You all heard it, right? Here’s what U.S. President Obama said in his State of the Union address last night: “Last year, we created our first manufacturing innovation institute in Youngstown, Ohio. A once-shuttered warehouse is now a state-of-the art lab where new workers are mastering the 3D printing that has the potential to revolutionize the way we make almost everything.”
You’ll remember we wrote about that facility back in August. Oh, and back in 2008. And just to be clear: There is no way we can see significant growth in 3D printing without a significant growth in 3D data capture. It’s why 3D Systems bought Rapidform and is buying Geomagic and it’s why a data capture evangelist like Michael Raphael at Direct Dimensions is cozying up with Bre Pettis at MakerBot and it’s why Ping Fu, who founded a software company that works with captured data, keeps getting interviewed about 3D printing.
Sure, 3D printing gets the press because it’s sexier and produces something tangible and people are still scared of computers and it looks like the Jetsons, but data capture is what’s going to drive the 3D printing industry. I’m quite sure of that.

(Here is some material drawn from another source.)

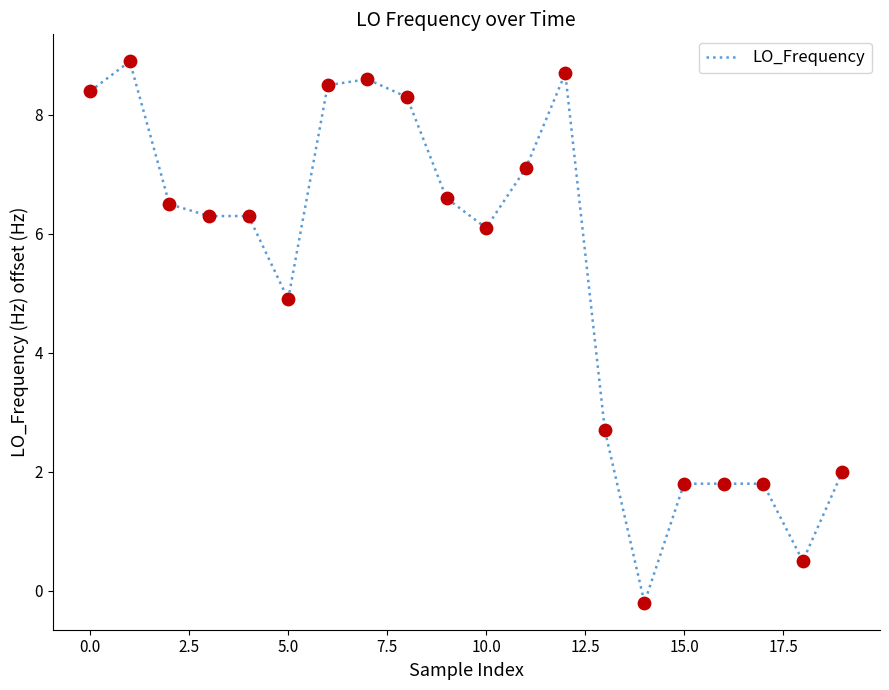

What is the maximum value shown in the chart?

8.9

So that’s why it’s great to hear the president say things like:
So tonight, I’m announcing the launch of three more of these manufacturing hubs, where businesses will partner with the Departments of Defense and Energy to turn regions left behind by globalization into global centers of high-tech jobs.
And I ask this Congress to help create a network of 15 of these hubs and guarantee that the next revolution in manufacturing is made right here in America. We can get that done.

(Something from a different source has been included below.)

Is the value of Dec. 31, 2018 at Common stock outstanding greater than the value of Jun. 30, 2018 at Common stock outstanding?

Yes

You’ll remember that the Department of Defense invested $69 million in that Youngstown facility. I’m guessing we’re talking about similar cash outlays for these other 14 hubs. The total spend on that wouldn’t be far from the current size of the entire data capture market in the United States.
(Oh, and if you don’t think the markets pay attention to what the president has to say, please note that shares in 3D Systems and Stratasys jumped today after last night’s mention.)

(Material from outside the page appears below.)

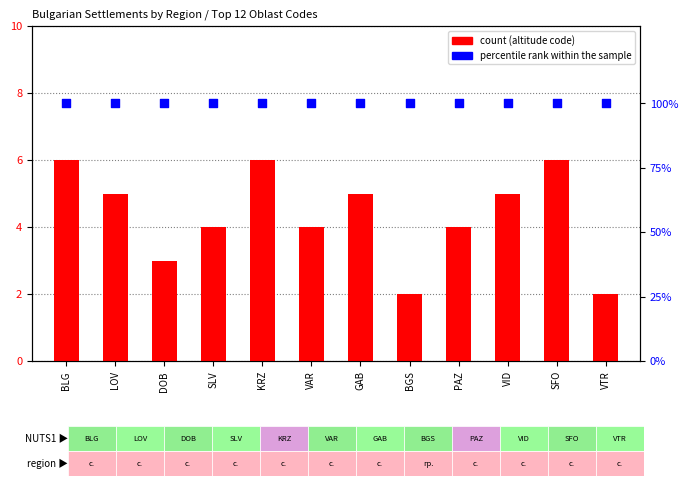

What is the total value across all series at KRZ?

106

But those of you out there in the field doing the laser scanning need to speak up and make your voices heard. Make sure there’s money going to capture R&D as much to print R&D. Make sure you’re collaborating on workflow with those in the printing field.
Along the way, it would be nice, too, if everyone remembered to keep the business case and why anyone would actually want to do these things in mind. Don’t let it be a bubble like 3D printing has been in the past.